La última vesión de WhatsApp Web corrige una vulnerabilidad que permitía la ejecución arbitraria de código, de manera que los usuarios estaban expuestos a la infección de malware.

La falla fue descubierta por Kasif Dekel, un investigador de Check Point que encontró un problema en la forma que la plataforma filtraba las tarjetas de contactos llamadas vCards, y una falta de validación en lo que respecta a sus formatos o contenidos. Piensa en las veces que algún amigo te pasó el número de alguien que tenía agendado, simplemente compartiendo contigo un contacto de su agenda.

Algo similar es lo que explotaba esta vulnerabilidad.
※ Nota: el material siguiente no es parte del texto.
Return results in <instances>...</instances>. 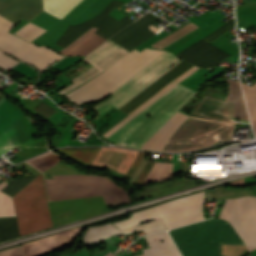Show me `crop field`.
<instances>
[{"instance_id": "9", "label": "crop field", "mask_w": 256, "mask_h": 256, "mask_svg": "<svg viewBox=\"0 0 256 256\" xmlns=\"http://www.w3.org/2000/svg\"><path fill=\"white\" fill-rule=\"evenodd\" d=\"M192 66L193 65L182 61L181 63H179L177 66H175L169 72H167L164 76H162L160 79H158L152 85H150L147 89H145L143 92H141L139 95H137L134 99H132L130 102H128L126 105H124L119 110H121L127 114L132 113L134 110H136L138 107H140L143 103H145L147 100H149L151 97H153L156 93H158L160 90H162L164 87H166L169 83H171L173 80H175L177 77H179L182 73H184L186 70H188ZM197 69H198V67H195V66L190 68L188 71H186L184 74H182L179 78H177L175 81H173L171 84H169L166 88H164L162 91H160L158 94H156L153 98H151L149 101H147L145 104H143L140 108H138L136 111H134L128 117H126L124 120H122L121 122L116 124L114 127H112L110 130H108L106 133H104L103 136L106 138L108 136H110L112 133H114L116 130H118L121 126H123L125 123H127L129 120H131L134 116H136L138 113H140L143 109H145L147 106H149L155 100H157L159 97H161L163 94H165L167 91H169L175 85H177L179 82H181L182 80L187 78L189 75H191Z\"/></svg>"}, {"instance_id": "27", "label": "crop field", "mask_w": 256, "mask_h": 256, "mask_svg": "<svg viewBox=\"0 0 256 256\" xmlns=\"http://www.w3.org/2000/svg\"><path fill=\"white\" fill-rule=\"evenodd\" d=\"M98 149L99 147L63 148V149H57V150L67 154L72 159H78L90 164L91 160L93 159Z\"/></svg>"}, {"instance_id": "16", "label": "crop field", "mask_w": 256, "mask_h": 256, "mask_svg": "<svg viewBox=\"0 0 256 256\" xmlns=\"http://www.w3.org/2000/svg\"><path fill=\"white\" fill-rule=\"evenodd\" d=\"M140 230H142L145 234H147L155 231H158V232L165 231L166 228L161 219L153 222H149L146 224L138 225L124 231H120L116 227H114L112 224L107 223L97 227H89L83 240L87 244H89V243H92L104 238H108L114 235L128 234V233H132Z\"/></svg>"}, {"instance_id": "14", "label": "crop field", "mask_w": 256, "mask_h": 256, "mask_svg": "<svg viewBox=\"0 0 256 256\" xmlns=\"http://www.w3.org/2000/svg\"><path fill=\"white\" fill-rule=\"evenodd\" d=\"M109 40L102 44L100 47H98L96 50H94L92 53H90L88 56H86L84 59H82L92 64L93 66L72 79L74 83L60 90L59 93L65 94L69 92L90 77L107 68L113 62H115L117 59L127 53L126 50Z\"/></svg>"}, {"instance_id": "8", "label": "crop field", "mask_w": 256, "mask_h": 256, "mask_svg": "<svg viewBox=\"0 0 256 256\" xmlns=\"http://www.w3.org/2000/svg\"><path fill=\"white\" fill-rule=\"evenodd\" d=\"M179 60L170 52H166L144 70L122 85L119 89L113 92L106 99L102 100L98 104L94 105L92 108L99 113H104L111 107H116L117 109L177 65L171 66L166 70L168 66Z\"/></svg>"}, {"instance_id": "22", "label": "crop field", "mask_w": 256, "mask_h": 256, "mask_svg": "<svg viewBox=\"0 0 256 256\" xmlns=\"http://www.w3.org/2000/svg\"><path fill=\"white\" fill-rule=\"evenodd\" d=\"M195 185H197L196 182L191 179H175L167 182H162L142 189L138 192V194L136 193V199L149 196H160Z\"/></svg>"}, {"instance_id": "3", "label": "crop field", "mask_w": 256, "mask_h": 256, "mask_svg": "<svg viewBox=\"0 0 256 256\" xmlns=\"http://www.w3.org/2000/svg\"><path fill=\"white\" fill-rule=\"evenodd\" d=\"M163 53L165 52L148 48L140 52L134 49L121 57L102 73L64 97L77 104L101 100Z\"/></svg>"}, {"instance_id": "38", "label": "crop field", "mask_w": 256, "mask_h": 256, "mask_svg": "<svg viewBox=\"0 0 256 256\" xmlns=\"http://www.w3.org/2000/svg\"><path fill=\"white\" fill-rule=\"evenodd\" d=\"M0 256H23L20 248L11 249L5 252H1Z\"/></svg>"}, {"instance_id": "32", "label": "crop field", "mask_w": 256, "mask_h": 256, "mask_svg": "<svg viewBox=\"0 0 256 256\" xmlns=\"http://www.w3.org/2000/svg\"><path fill=\"white\" fill-rule=\"evenodd\" d=\"M45 30L38 28L32 24H27L26 26H24L23 28H21L19 31H17L16 35L31 41L34 38H36L38 35H40L41 33H43Z\"/></svg>"}, {"instance_id": "26", "label": "crop field", "mask_w": 256, "mask_h": 256, "mask_svg": "<svg viewBox=\"0 0 256 256\" xmlns=\"http://www.w3.org/2000/svg\"><path fill=\"white\" fill-rule=\"evenodd\" d=\"M242 88L248 107L254 135L256 137V83L251 87L247 84L242 83Z\"/></svg>"}, {"instance_id": "20", "label": "crop field", "mask_w": 256, "mask_h": 256, "mask_svg": "<svg viewBox=\"0 0 256 256\" xmlns=\"http://www.w3.org/2000/svg\"><path fill=\"white\" fill-rule=\"evenodd\" d=\"M145 239L151 248L142 250L144 256H181L167 232L147 236Z\"/></svg>"}, {"instance_id": "33", "label": "crop field", "mask_w": 256, "mask_h": 256, "mask_svg": "<svg viewBox=\"0 0 256 256\" xmlns=\"http://www.w3.org/2000/svg\"><path fill=\"white\" fill-rule=\"evenodd\" d=\"M11 70H14L16 72H19L29 78H34L35 76H37L38 72L36 70H34L33 68L20 63L17 66L13 67Z\"/></svg>"}, {"instance_id": "7", "label": "crop field", "mask_w": 256, "mask_h": 256, "mask_svg": "<svg viewBox=\"0 0 256 256\" xmlns=\"http://www.w3.org/2000/svg\"><path fill=\"white\" fill-rule=\"evenodd\" d=\"M204 192L174 200L157 207L135 213L129 220L114 223L121 229L162 218L167 229L204 220L202 214Z\"/></svg>"}, {"instance_id": "34", "label": "crop field", "mask_w": 256, "mask_h": 256, "mask_svg": "<svg viewBox=\"0 0 256 256\" xmlns=\"http://www.w3.org/2000/svg\"><path fill=\"white\" fill-rule=\"evenodd\" d=\"M34 110H36L38 113L42 114L47 118L56 111L43 102L39 106H37Z\"/></svg>"}, {"instance_id": "36", "label": "crop field", "mask_w": 256, "mask_h": 256, "mask_svg": "<svg viewBox=\"0 0 256 256\" xmlns=\"http://www.w3.org/2000/svg\"><path fill=\"white\" fill-rule=\"evenodd\" d=\"M143 153H144V152H141V151L138 152V154H137V156H136V158H135L133 164L131 165L129 171H128L127 174H126V177L129 178V177L131 176V174L133 173V171L135 170V168H136L137 165L139 164V162H140V160H141V158H142Z\"/></svg>"}, {"instance_id": "12", "label": "crop field", "mask_w": 256, "mask_h": 256, "mask_svg": "<svg viewBox=\"0 0 256 256\" xmlns=\"http://www.w3.org/2000/svg\"><path fill=\"white\" fill-rule=\"evenodd\" d=\"M121 5L123 4L112 1L108 5V7L95 18L76 26L69 25L65 33L57 41L56 45L65 48L82 34H84L86 31H88L92 26L98 28L95 33L106 39L110 38L122 28L134 21L126 16L118 22L107 15L114 8Z\"/></svg>"}, {"instance_id": "37", "label": "crop field", "mask_w": 256, "mask_h": 256, "mask_svg": "<svg viewBox=\"0 0 256 256\" xmlns=\"http://www.w3.org/2000/svg\"><path fill=\"white\" fill-rule=\"evenodd\" d=\"M80 58H65L63 59L61 62H59L58 64L54 65L59 69H64L65 67L69 66L70 64L74 63L75 61H77Z\"/></svg>"}, {"instance_id": "29", "label": "crop field", "mask_w": 256, "mask_h": 256, "mask_svg": "<svg viewBox=\"0 0 256 256\" xmlns=\"http://www.w3.org/2000/svg\"><path fill=\"white\" fill-rule=\"evenodd\" d=\"M197 27L198 26H196L194 23L191 22V23L185 25L184 27L180 28L176 32L168 35L167 37L159 40L158 42H156L150 46L153 48L161 49L164 46H166L167 44L175 41L176 39L184 36L185 34L191 32L192 30L196 29Z\"/></svg>"}, {"instance_id": "21", "label": "crop field", "mask_w": 256, "mask_h": 256, "mask_svg": "<svg viewBox=\"0 0 256 256\" xmlns=\"http://www.w3.org/2000/svg\"><path fill=\"white\" fill-rule=\"evenodd\" d=\"M96 28L92 27L88 32L70 44L59 53L65 55H86L105 39L95 34Z\"/></svg>"}, {"instance_id": "5", "label": "crop field", "mask_w": 256, "mask_h": 256, "mask_svg": "<svg viewBox=\"0 0 256 256\" xmlns=\"http://www.w3.org/2000/svg\"><path fill=\"white\" fill-rule=\"evenodd\" d=\"M233 122L189 116L169 140L163 151L195 150L218 141L232 140Z\"/></svg>"}, {"instance_id": "24", "label": "crop field", "mask_w": 256, "mask_h": 256, "mask_svg": "<svg viewBox=\"0 0 256 256\" xmlns=\"http://www.w3.org/2000/svg\"><path fill=\"white\" fill-rule=\"evenodd\" d=\"M228 84L230 93L227 100L231 101L228 115L249 120L243 98L240 97L242 94L239 83L236 81L228 80Z\"/></svg>"}, {"instance_id": "25", "label": "crop field", "mask_w": 256, "mask_h": 256, "mask_svg": "<svg viewBox=\"0 0 256 256\" xmlns=\"http://www.w3.org/2000/svg\"><path fill=\"white\" fill-rule=\"evenodd\" d=\"M1 98V97H0ZM23 115L5 97L0 99V135L13 126Z\"/></svg>"}, {"instance_id": "1", "label": "crop field", "mask_w": 256, "mask_h": 256, "mask_svg": "<svg viewBox=\"0 0 256 256\" xmlns=\"http://www.w3.org/2000/svg\"><path fill=\"white\" fill-rule=\"evenodd\" d=\"M220 218L248 250L256 249V197L227 200ZM215 218L169 231L183 256H221V243L244 244Z\"/></svg>"}, {"instance_id": "18", "label": "crop field", "mask_w": 256, "mask_h": 256, "mask_svg": "<svg viewBox=\"0 0 256 256\" xmlns=\"http://www.w3.org/2000/svg\"><path fill=\"white\" fill-rule=\"evenodd\" d=\"M82 228L83 226L31 243L24 244L21 247L25 256H39L69 242L80 232Z\"/></svg>"}, {"instance_id": "4", "label": "crop field", "mask_w": 256, "mask_h": 256, "mask_svg": "<svg viewBox=\"0 0 256 256\" xmlns=\"http://www.w3.org/2000/svg\"><path fill=\"white\" fill-rule=\"evenodd\" d=\"M49 201L102 196L106 204L128 202V192L108 177L60 175L44 179Z\"/></svg>"}, {"instance_id": "31", "label": "crop field", "mask_w": 256, "mask_h": 256, "mask_svg": "<svg viewBox=\"0 0 256 256\" xmlns=\"http://www.w3.org/2000/svg\"><path fill=\"white\" fill-rule=\"evenodd\" d=\"M10 130L12 132L16 145L17 146L20 145L16 132L14 130V127H11ZM10 130H8L7 132H8L12 147L15 148L16 145L14 143ZM7 132H5L2 136H0V156L12 149Z\"/></svg>"}, {"instance_id": "17", "label": "crop field", "mask_w": 256, "mask_h": 256, "mask_svg": "<svg viewBox=\"0 0 256 256\" xmlns=\"http://www.w3.org/2000/svg\"><path fill=\"white\" fill-rule=\"evenodd\" d=\"M137 152L116 148H101L92 164L106 165L126 174Z\"/></svg>"}, {"instance_id": "11", "label": "crop field", "mask_w": 256, "mask_h": 256, "mask_svg": "<svg viewBox=\"0 0 256 256\" xmlns=\"http://www.w3.org/2000/svg\"><path fill=\"white\" fill-rule=\"evenodd\" d=\"M15 24L0 17V48L6 52L22 59L32 66L43 69L63 56L45 48L36 47L29 44L18 37L8 33L7 31Z\"/></svg>"}, {"instance_id": "40", "label": "crop field", "mask_w": 256, "mask_h": 256, "mask_svg": "<svg viewBox=\"0 0 256 256\" xmlns=\"http://www.w3.org/2000/svg\"><path fill=\"white\" fill-rule=\"evenodd\" d=\"M97 256H114V255L105 250V251H103L102 253H100V254L97 255Z\"/></svg>"}, {"instance_id": "23", "label": "crop field", "mask_w": 256, "mask_h": 256, "mask_svg": "<svg viewBox=\"0 0 256 256\" xmlns=\"http://www.w3.org/2000/svg\"><path fill=\"white\" fill-rule=\"evenodd\" d=\"M35 177V176H34ZM34 177L11 181L1 192L13 196ZM0 192V217L15 216L11 197Z\"/></svg>"}, {"instance_id": "39", "label": "crop field", "mask_w": 256, "mask_h": 256, "mask_svg": "<svg viewBox=\"0 0 256 256\" xmlns=\"http://www.w3.org/2000/svg\"><path fill=\"white\" fill-rule=\"evenodd\" d=\"M180 167H181V169L183 171V174L190 173V165H188L186 163H183V162H180Z\"/></svg>"}, {"instance_id": "6", "label": "crop field", "mask_w": 256, "mask_h": 256, "mask_svg": "<svg viewBox=\"0 0 256 256\" xmlns=\"http://www.w3.org/2000/svg\"><path fill=\"white\" fill-rule=\"evenodd\" d=\"M12 200L21 236L53 226L41 173Z\"/></svg>"}, {"instance_id": "19", "label": "crop field", "mask_w": 256, "mask_h": 256, "mask_svg": "<svg viewBox=\"0 0 256 256\" xmlns=\"http://www.w3.org/2000/svg\"><path fill=\"white\" fill-rule=\"evenodd\" d=\"M187 116L177 112L159 131H157L140 149L162 151L170 137L184 122Z\"/></svg>"}, {"instance_id": "10", "label": "crop field", "mask_w": 256, "mask_h": 256, "mask_svg": "<svg viewBox=\"0 0 256 256\" xmlns=\"http://www.w3.org/2000/svg\"><path fill=\"white\" fill-rule=\"evenodd\" d=\"M42 1L44 11L61 19L81 0ZM42 11L41 0H0V15L15 24L22 18L30 22Z\"/></svg>"}, {"instance_id": "28", "label": "crop field", "mask_w": 256, "mask_h": 256, "mask_svg": "<svg viewBox=\"0 0 256 256\" xmlns=\"http://www.w3.org/2000/svg\"><path fill=\"white\" fill-rule=\"evenodd\" d=\"M173 164L155 163L143 184L172 177Z\"/></svg>"}, {"instance_id": "35", "label": "crop field", "mask_w": 256, "mask_h": 256, "mask_svg": "<svg viewBox=\"0 0 256 256\" xmlns=\"http://www.w3.org/2000/svg\"><path fill=\"white\" fill-rule=\"evenodd\" d=\"M153 165H154V163H151V162L147 163L145 168L140 173V175H139L137 181L135 182V184H142V182L144 181L145 177L147 176V174L149 173V171L151 170Z\"/></svg>"}, {"instance_id": "13", "label": "crop field", "mask_w": 256, "mask_h": 256, "mask_svg": "<svg viewBox=\"0 0 256 256\" xmlns=\"http://www.w3.org/2000/svg\"><path fill=\"white\" fill-rule=\"evenodd\" d=\"M94 0H83L79 5L73 8L65 17L61 20L42 12L31 23L47 30L33 42L38 45H46L56 51L62 50V48L54 45L59 37L66 30L68 25L81 14Z\"/></svg>"}, {"instance_id": "30", "label": "crop field", "mask_w": 256, "mask_h": 256, "mask_svg": "<svg viewBox=\"0 0 256 256\" xmlns=\"http://www.w3.org/2000/svg\"><path fill=\"white\" fill-rule=\"evenodd\" d=\"M61 158L62 157H60L56 153L50 151L40 157L28 160L27 162H29L31 165H33L35 168L42 172L53 163L59 161Z\"/></svg>"}, {"instance_id": "15", "label": "crop field", "mask_w": 256, "mask_h": 256, "mask_svg": "<svg viewBox=\"0 0 256 256\" xmlns=\"http://www.w3.org/2000/svg\"><path fill=\"white\" fill-rule=\"evenodd\" d=\"M157 19L158 18L147 13L144 17L113 36L110 40L130 52L151 36L162 31L151 25Z\"/></svg>"}, {"instance_id": "2", "label": "crop field", "mask_w": 256, "mask_h": 256, "mask_svg": "<svg viewBox=\"0 0 256 256\" xmlns=\"http://www.w3.org/2000/svg\"><path fill=\"white\" fill-rule=\"evenodd\" d=\"M195 93L178 84L108 139L118 142V145L140 148Z\"/></svg>"}]
</instances>
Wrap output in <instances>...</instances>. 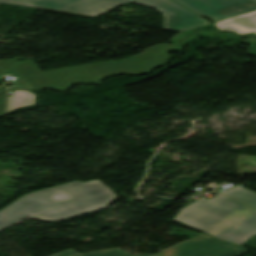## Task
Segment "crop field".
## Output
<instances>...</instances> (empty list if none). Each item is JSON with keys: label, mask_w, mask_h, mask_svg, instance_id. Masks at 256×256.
Here are the masks:
<instances>
[{"label": "crop field", "mask_w": 256, "mask_h": 256, "mask_svg": "<svg viewBox=\"0 0 256 256\" xmlns=\"http://www.w3.org/2000/svg\"><path fill=\"white\" fill-rule=\"evenodd\" d=\"M116 198L99 180L52 187L30 193L0 211V228L28 215L56 221L104 208Z\"/></svg>", "instance_id": "1"}, {"label": "crop field", "mask_w": 256, "mask_h": 256, "mask_svg": "<svg viewBox=\"0 0 256 256\" xmlns=\"http://www.w3.org/2000/svg\"><path fill=\"white\" fill-rule=\"evenodd\" d=\"M174 220L237 244L256 234V209L221 194L188 205Z\"/></svg>", "instance_id": "2"}, {"label": "crop field", "mask_w": 256, "mask_h": 256, "mask_svg": "<svg viewBox=\"0 0 256 256\" xmlns=\"http://www.w3.org/2000/svg\"><path fill=\"white\" fill-rule=\"evenodd\" d=\"M0 3L92 18H96L124 3H136L161 12L164 15L163 29L182 32L209 24L196 13L172 0H0Z\"/></svg>", "instance_id": "3"}, {"label": "crop field", "mask_w": 256, "mask_h": 256, "mask_svg": "<svg viewBox=\"0 0 256 256\" xmlns=\"http://www.w3.org/2000/svg\"><path fill=\"white\" fill-rule=\"evenodd\" d=\"M181 51V47L170 44H160L146 49L134 57L114 62L96 63L78 67L65 68L44 72L51 85L60 90L66 89L72 82L97 83L99 77L119 72L143 73L153 66L165 63L169 51Z\"/></svg>", "instance_id": "4"}, {"label": "crop field", "mask_w": 256, "mask_h": 256, "mask_svg": "<svg viewBox=\"0 0 256 256\" xmlns=\"http://www.w3.org/2000/svg\"><path fill=\"white\" fill-rule=\"evenodd\" d=\"M243 246L200 235L154 255L159 256H239Z\"/></svg>", "instance_id": "5"}, {"label": "crop field", "mask_w": 256, "mask_h": 256, "mask_svg": "<svg viewBox=\"0 0 256 256\" xmlns=\"http://www.w3.org/2000/svg\"><path fill=\"white\" fill-rule=\"evenodd\" d=\"M199 15L217 22L256 10L254 0H174ZM197 14V15H198Z\"/></svg>", "instance_id": "6"}, {"label": "crop field", "mask_w": 256, "mask_h": 256, "mask_svg": "<svg viewBox=\"0 0 256 256\" xmlns=\"http://www.w3.org/2000/svg\"><path fill=\"white\" fill-rule=\"evenodd\" d=\"M12 71L21 88H26V84L31 86L27 89L51 87L32 60L19 63Z\"/></svg>", "instance_id": "7"}, {"label": "crop field", "mask_w": 256, "mask_h": 256, "mask_svg": "<svg viewBox=\"0 0 256 256\" xmlns=\"http://www.w3.org/2000/svg\"><path fill=\"white\" fill-rule=\"evenodd\" d=\"M219 29L232 30L238 34L256 33V11L215 23Z\"/></svg>", "instance_id": "8"}, {"label": "crop field", "mask_w": 256, "mask_h": 256, "mask_svg": "<svg viewBox=\"0 0 256 256\" xmlns=\"http://www.w3.org/2000/svg\"><path fill=\"white\" fill-rule=\"evenodd\" d=\"M33 105H35V94L24 90H14L10 96L8 112Z\"/></svg>", "instance_id": "9"}, {"label": "crop field", "mask_w": 256, "mask_h": 256, "mask_svg": "<svg viewBox=\"0 0 256 256\" xmlns=\"http://www.w3.org/2000/svg\"><path fill=\"white\" fill-rule=\"evenodd\" d=\"M221 193L256 207V193L244 187H233Z\"/></svg>", "instance_id": "10"}, {"label": "crop field", "mask_w": 256, "mask_h": 256, "mask_svg": "<svg viewBox=\"0 0 256 256\" xmlns=\"http://www.w3.org/2000/svg\"><path fill=\"white\" fill-rule=\"evenodd\" d=\"M52 256H133V255L125 251H122L118 248H115V249H109V250H104L99 252L87 253L83 255H81L80 253L74 250H66ZM140 256H153V255L147 254V255H140Z\"/></svg>", "instance_id": "11"}, {"label": "crop field", "mask_w": 256, "mask_h": 256, "mask_svg": "<svg viewBox=\"0 0 256 256\" xmlns=\"http://www.w3.org/2000/svg\"><path fill=\"white\" fill-rule=\"evenodd\" d=\"M19 59L21 58H14L11 60H3L0 61V82L6 72L11 70L15 65L19 63Z\"/></svg>", "instance_id": "12"}, {"label": "crop field", "mask_w": 256, "mask_h": 256, "mask_svg": "<svg viewBox=\"0 0 256 256\" xmlns=\"http://www.w3.org/2000/svg\"><path fill=\"white\" fill-rule=\"evenodd\" d=\"M7 103V89H0V116L5 114Z\"/></svg>", "instance_id": "13"}]
</instances>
Al enviar una vCard maliciosa que aparentemente solo contiene la información de un contacto, el atacante podía engañar a la víctima para ejecutar código en su máquina. Una vez abierta, resulta ser un archivo ejecutable que compromete a la computadora que la recibió, distribuyendo bots, ransomware, RATs y otras amenazas.

Es decir, una vez que el receptos hiciera clic en la tarjeta, se descargaría y ejecutaría el código que esta contenía. Lo único que el atacante necesitaba era el número de teléfono asociado a la cuenta de su víctima para enviarle el contenido alterado e infectado – que incluso, para ser más creíble, podia llegar a mostrar un ícono o fotografía del supuesto contacto.

De esta forma, los aproximadamente 200 millones de usuarios de WhatsApp Web estuvieron expuestos a infecciones de malware en sus computadoras, que podían permitir a los cibercriminales el monitoreo de sus actividades, el uso de sus equipos para propagar más amenazas, y en última instancia la toma del control de la PC.

Esta no es la primera vez que se encuentran fallas en WhatsApp Web: a principios de este año, un joven de 17 años descubrió que, a pesar de que un usuario configurara su privacidad de forma tal que solo sus contactos pudieran ver su foto de perfil, en WhatsApp Web esto no se cumplía. Básicamente, cualquiera podía ver la foto de un usuario a pesar de que haya elegido ocultarla de desconocidos.

Afortunadamente, WhatsApp verificó y solucionó el problema en cuestión de días, por lo que se recomienda a todos los usuarios asegurarse de que están usando la última versión de la aplicación de mensajería para escritorio. De lo contrario, ¡actualiza cuanto antes tu WhatsApp Web!

Y por supuesto, aquí aplican las mismas buenas prácticas que para sitios web o aplicaciones que requieren información personal sensible.